Nim ja i Egert zdołaliśmy chwycić za broń, Tantala cisnęła w dół butelkę. Grube szkło pękło, wypuszczając gęstą, aromatyczną ciecz. Oliwa ściekła w dół po marmurowych stopniach. Diula zamachała rękami, próbując zachować równowagę, lecz nogi jej rozjechały się we dwie strony i runęła w dół. Nawet Czarno nie zdołałby odmienić praw fizyki…

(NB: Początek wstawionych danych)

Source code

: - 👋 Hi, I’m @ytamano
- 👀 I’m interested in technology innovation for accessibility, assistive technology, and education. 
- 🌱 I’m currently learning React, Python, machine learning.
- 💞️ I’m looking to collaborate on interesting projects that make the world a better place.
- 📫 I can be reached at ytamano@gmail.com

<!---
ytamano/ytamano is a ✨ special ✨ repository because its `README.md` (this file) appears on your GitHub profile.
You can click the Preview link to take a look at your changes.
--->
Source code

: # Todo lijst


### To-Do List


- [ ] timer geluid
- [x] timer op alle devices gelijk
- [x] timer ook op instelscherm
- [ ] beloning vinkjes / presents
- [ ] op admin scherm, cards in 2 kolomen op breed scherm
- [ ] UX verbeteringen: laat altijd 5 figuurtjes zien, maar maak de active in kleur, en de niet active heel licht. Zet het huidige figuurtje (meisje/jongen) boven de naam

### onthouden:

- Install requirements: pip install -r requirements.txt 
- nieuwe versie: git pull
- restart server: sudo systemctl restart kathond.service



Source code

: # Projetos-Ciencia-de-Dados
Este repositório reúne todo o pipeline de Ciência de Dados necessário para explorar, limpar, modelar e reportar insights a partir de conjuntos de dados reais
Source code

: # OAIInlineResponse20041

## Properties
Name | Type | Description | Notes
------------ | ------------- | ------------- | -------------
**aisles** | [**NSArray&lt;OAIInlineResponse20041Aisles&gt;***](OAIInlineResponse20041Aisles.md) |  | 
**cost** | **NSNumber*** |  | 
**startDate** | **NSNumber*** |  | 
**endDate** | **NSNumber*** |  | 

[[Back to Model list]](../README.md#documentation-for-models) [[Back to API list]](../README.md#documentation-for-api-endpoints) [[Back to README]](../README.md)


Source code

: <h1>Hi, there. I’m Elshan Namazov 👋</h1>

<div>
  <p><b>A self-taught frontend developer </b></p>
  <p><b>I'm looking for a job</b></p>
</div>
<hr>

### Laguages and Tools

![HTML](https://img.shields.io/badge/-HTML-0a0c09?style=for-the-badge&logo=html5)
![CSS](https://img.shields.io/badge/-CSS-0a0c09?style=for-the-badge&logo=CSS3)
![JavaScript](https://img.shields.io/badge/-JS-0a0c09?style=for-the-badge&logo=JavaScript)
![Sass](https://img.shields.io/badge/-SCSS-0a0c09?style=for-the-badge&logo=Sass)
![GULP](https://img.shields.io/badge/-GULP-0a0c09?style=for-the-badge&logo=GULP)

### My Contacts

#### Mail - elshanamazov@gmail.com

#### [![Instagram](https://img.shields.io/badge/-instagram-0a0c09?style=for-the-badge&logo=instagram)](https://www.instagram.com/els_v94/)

Dziewczyna, spadając, uderzyła głową o marmurowy stopień i więcej nie wstała. Soll ledwie przytrzymał córkę, rwącej się na pomoc służącej. Przezwyciężając się, ruszyliśmy do przodu korytarzem w stronę pokoju Torii. Zakazanej strefy, w której nie miałem okazji bywać.

– Chwileczkę…

Tantala potknęła się i ledwie zdołałem ją podtrzymać. Alana wpadła na Solla, który stanął jak wryty. Krótkie słowo padło nam kłodą pod nogi, jak drzewo rzucone przez zbójców pod koła dyliżansu.

– Chwileczkę… mili państwo.

Stał w końcu korytarza. Światło padające z wąskiego okna, pozwoliło nam ujrzeć gołogłową sylwetkę. Gotów byłem przysiąc, że jeszcze przed chwilą nie było tutaj nikogo, oprócz nas.

– Wyrażam uznanie dla waszej wytrwałości. Byłem pewien, że zobaczę was tutaj wszystkich. Nie spóźniliście się. Jestem rad.

Zrobił krok do przodu, jakby po to, byśmy mogli zobaczyć jego twarz. Wzdrygnęliśmy się, oprócz, chyba, Egerta.

Mag zrobił się naprawdę stary. Skóra zwisała z twarzy pożółkłymi fałdami. Nie poznałbym go, gdyby nie błyszcząca łysina i skośne, nieco szalone oczy.

– Nie za wcześnie się pan raduje, panie magu? – wycedził przez zęby Egert.

Czarno uśmiechnął się. Od tego uśmiechu zrobiło mi się niedobrze. Egert urwał, jakby nagle zaschło mu w gardle. Wciąż z tym strasznym uśmiechem Czanotaks zrobił kolejny krok. Dopiero teraz zauważyłem obite tkaniną drzwi z błyszczącą klamką. Egert Soll i Czarno Tak Skoro stali blisko nich w jednakowej odległości.

Pokój pani Torii?

– Drodzy państwo – zaczął Czarno, jakby szukając właściwych słów – zdołaliście pokonać wszelkie przeszkody, czego się jednak nie spodziewałem. I przyszliście tu. Dokładnie teraz. Wszyscy razem…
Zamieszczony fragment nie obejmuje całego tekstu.